Козловский:Я помню жил на Кузнецком, это было лет 50 назад. Слышу кричит народ. Смотрю, избивают лошадь — обыкновенный извозчик. Я выскочил в чем был. Подталкиваем, втроем мы сдвинули сани с места. Возчик выехал из Подмосковья, а снег в центре Москвы очищен. Он хлещет лошадь по глазам! У извозчика мы кнут отобрали и т. д. Но действующих лиц было 3 человека: извозчик и нас двое. Два смешных человека. Я — расхристанный. А другой — маленький, толстенький, с портфелем. И все кладет свой портфель на сани. Сани то в одну сторону, то в другую — портфель падает... Когда, наконец, он проскочил в проезд МХАТа, где был снег, мы успокоились.

К чему я это рассказал. Тогда нас было два человека. Сегодня ни один человек из-за лошади не остановится. Откуда это очерствение?

Ведущая:Иван Семенович показал мне свой портфель-реликвию. О, он так выглядит — одним словом, хорошо послужил хозяину! А теперь лежит на почетном месте, на столике около рояля. И эта реликвия тоже связана с Украиной.

Козловский:Это подарок Донца, был такой артист, певец на Украине. Были раньше юбилеи — на сцену выносили всякие подарки. Тут на нем было золото, золотая пластинка. Одни дырочки остались. За границей был тоже со мной. Даже на Цейлоне. Спел я там три концерта в пользу строительства местного театра.

Человек уходит и хочет, чтобы его вспоминали. И как у Довженко — простой дед, цветущий сад, спелые яблоки заглядывают ему в очи. Лежит. Воздух в саду свежий... И думает: “Это сделал, это сделал. Чего ж я не сделал?”

Ведущая:На солнце не насмотрелся!

Козловский:На солнце не насмотрелся. А что такое солнце? Это духовная суть человека. А у каждого своя суть. А в ней и добро и зло, и зло часто перевешивает.

1989

опера

Все, что связано с оперой, ее настоящим и будущим, неизменно волнует меня. Это тема — бесконечная. И сколько бы о ней ни говорить, она вызывает все новые и новые мысли, все новые и новые примеры. Как же может не волновать профессионалов распространившаяся гигантомания, охватившая многие оперные театры?

Расширенные за счет зрительного зала оркестровые ямы, поднятый оркестр не могут пагубно не сказаться на поющих. В результате — форсировка звука, потеря кантиленного звучания, а в итоге — потеря профессионализма. Это — повсеместная беда.

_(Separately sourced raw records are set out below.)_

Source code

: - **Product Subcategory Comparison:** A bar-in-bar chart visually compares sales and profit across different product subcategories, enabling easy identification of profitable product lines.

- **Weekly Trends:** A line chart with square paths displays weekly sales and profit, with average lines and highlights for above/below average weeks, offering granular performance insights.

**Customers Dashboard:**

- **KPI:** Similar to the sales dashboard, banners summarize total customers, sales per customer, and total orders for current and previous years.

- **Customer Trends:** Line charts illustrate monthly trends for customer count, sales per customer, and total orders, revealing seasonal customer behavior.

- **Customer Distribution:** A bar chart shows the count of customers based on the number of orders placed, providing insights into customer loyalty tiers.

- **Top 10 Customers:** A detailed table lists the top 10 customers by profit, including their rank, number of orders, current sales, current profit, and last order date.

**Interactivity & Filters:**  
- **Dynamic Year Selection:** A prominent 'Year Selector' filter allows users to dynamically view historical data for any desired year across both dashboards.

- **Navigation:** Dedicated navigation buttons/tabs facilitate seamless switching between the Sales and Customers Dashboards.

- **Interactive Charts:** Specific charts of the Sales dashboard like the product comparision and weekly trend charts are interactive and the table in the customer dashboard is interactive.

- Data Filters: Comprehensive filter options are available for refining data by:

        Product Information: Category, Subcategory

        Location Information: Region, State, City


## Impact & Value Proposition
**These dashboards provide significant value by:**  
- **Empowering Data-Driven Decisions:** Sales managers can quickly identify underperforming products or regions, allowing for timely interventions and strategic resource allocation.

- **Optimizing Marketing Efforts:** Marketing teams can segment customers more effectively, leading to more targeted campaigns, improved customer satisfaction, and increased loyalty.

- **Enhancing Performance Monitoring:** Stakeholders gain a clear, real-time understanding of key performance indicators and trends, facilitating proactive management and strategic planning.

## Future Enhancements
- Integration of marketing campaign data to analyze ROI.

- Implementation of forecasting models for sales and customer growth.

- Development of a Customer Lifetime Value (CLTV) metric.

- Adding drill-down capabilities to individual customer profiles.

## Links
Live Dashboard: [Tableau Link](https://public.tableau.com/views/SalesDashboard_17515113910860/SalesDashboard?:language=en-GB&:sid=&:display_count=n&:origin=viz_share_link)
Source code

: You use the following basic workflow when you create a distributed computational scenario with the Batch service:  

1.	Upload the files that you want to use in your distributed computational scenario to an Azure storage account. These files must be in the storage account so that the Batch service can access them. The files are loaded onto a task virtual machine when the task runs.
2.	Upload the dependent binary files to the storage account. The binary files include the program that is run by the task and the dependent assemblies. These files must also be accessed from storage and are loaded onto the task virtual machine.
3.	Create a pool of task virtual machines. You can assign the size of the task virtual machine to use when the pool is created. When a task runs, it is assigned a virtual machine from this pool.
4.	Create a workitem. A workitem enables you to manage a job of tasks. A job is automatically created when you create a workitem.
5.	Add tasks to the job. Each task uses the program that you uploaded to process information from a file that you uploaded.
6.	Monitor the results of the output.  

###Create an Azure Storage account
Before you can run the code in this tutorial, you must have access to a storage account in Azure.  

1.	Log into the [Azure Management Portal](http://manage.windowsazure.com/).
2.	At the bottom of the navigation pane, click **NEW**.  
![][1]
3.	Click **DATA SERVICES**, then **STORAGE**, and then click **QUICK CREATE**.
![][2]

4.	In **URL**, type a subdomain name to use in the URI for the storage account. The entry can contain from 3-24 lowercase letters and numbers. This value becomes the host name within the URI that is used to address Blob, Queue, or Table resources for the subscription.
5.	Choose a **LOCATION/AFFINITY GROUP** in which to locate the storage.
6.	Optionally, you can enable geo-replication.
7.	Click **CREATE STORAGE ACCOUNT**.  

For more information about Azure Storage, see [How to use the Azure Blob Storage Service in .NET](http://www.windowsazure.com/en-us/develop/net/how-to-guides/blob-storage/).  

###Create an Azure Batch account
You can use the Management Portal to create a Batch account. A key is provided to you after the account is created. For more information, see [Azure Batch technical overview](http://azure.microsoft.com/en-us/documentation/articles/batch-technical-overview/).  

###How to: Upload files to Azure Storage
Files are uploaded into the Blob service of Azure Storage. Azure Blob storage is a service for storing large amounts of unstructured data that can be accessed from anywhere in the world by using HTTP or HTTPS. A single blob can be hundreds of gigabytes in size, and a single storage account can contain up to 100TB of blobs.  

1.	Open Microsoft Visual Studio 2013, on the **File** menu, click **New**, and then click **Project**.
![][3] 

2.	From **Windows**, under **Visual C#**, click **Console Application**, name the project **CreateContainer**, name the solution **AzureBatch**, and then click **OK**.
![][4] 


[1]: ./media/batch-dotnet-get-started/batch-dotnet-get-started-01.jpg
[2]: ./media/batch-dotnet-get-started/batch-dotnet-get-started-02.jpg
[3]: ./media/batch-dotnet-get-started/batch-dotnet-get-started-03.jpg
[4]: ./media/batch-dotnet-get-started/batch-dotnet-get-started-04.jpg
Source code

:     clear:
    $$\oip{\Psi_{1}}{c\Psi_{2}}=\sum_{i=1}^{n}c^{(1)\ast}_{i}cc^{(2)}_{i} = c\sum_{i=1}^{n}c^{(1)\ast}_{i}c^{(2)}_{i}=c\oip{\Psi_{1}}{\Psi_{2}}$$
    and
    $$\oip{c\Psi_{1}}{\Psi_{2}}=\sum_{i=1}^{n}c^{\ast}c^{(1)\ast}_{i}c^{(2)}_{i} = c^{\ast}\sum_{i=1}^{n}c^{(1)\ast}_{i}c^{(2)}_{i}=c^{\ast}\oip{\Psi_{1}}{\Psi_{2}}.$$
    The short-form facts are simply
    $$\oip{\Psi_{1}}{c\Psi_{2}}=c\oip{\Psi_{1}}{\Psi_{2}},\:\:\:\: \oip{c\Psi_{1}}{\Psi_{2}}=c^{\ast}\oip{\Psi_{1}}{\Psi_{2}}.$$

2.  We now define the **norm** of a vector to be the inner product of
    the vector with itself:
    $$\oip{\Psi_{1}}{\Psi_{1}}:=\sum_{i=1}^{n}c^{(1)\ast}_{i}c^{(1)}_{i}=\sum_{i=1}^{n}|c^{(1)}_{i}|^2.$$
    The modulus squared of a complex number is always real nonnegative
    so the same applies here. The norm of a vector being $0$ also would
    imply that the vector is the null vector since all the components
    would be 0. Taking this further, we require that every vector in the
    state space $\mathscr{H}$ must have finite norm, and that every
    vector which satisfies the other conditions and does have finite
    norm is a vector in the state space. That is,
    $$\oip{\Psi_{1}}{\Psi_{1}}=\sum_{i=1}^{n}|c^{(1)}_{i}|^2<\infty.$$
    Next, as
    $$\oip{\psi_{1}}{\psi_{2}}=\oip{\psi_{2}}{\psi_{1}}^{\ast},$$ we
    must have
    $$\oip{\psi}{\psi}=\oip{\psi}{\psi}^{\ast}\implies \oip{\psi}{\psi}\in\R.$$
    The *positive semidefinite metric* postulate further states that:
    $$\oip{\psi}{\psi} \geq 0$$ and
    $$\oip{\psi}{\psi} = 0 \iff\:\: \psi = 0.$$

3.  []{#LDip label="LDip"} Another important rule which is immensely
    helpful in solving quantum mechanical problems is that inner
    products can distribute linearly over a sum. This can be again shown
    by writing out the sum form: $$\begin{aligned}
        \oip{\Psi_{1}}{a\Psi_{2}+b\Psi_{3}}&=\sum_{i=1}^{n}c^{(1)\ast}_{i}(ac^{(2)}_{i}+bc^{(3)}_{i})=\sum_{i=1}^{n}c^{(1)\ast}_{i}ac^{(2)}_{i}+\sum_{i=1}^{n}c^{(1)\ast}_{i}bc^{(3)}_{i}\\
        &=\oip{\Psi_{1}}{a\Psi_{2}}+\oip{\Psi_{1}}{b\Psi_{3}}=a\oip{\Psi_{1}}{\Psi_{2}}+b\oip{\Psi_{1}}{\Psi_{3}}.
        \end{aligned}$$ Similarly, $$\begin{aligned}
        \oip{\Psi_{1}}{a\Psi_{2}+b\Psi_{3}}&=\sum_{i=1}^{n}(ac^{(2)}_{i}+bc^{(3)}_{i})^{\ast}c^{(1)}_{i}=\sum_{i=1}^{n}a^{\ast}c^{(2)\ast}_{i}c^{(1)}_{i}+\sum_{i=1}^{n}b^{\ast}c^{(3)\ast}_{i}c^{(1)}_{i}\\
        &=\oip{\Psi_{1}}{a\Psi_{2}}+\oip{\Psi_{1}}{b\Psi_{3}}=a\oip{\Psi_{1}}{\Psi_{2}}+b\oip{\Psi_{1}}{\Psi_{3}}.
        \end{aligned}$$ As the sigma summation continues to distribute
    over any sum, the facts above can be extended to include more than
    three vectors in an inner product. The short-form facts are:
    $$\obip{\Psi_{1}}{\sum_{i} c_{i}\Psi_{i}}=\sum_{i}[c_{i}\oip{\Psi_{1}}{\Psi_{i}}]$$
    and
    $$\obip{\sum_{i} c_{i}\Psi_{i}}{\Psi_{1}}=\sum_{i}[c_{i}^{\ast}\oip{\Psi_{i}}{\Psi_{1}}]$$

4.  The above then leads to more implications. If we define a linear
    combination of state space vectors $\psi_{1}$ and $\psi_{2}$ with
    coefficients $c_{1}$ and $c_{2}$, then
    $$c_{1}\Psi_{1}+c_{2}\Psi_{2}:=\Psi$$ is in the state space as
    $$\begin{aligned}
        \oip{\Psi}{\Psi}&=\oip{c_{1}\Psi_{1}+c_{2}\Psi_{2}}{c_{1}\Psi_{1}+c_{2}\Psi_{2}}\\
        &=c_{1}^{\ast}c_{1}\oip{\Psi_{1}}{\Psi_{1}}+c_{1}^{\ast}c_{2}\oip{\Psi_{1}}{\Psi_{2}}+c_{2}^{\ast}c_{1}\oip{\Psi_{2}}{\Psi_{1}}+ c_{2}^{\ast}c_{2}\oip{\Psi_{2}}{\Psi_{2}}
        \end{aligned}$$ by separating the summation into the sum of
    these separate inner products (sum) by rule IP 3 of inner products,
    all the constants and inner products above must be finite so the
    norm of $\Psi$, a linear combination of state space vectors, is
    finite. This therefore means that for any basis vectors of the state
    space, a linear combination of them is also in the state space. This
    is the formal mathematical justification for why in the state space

Ведь известно, что в 1832 году, когда директором Большого театра был Верстовский, в оркестр входило 15 крепостных музыкантов, а затем Верстовский увеличил численность музыкантов в оркестре на 6 человек. Теперь нередко оркестр, увеличенный по количеству, поднимается на уровень сцены, и тогда певцы располагаются на 2—3—4 плане (так было, например, в “Саломее”, показанной Тбилисским театром оперы и балета с участием замечательных певцов; Саломея — Ц. Татишвили — совершенно исключительное, с моей точки зрения, явление). Но ведь надо учитывать, что дирижеров, владеющих такой мощной звуковой волной, не так много, и дирижируют они в месяц небольшим количеством спектаклей. А что происходит в остальных случаях?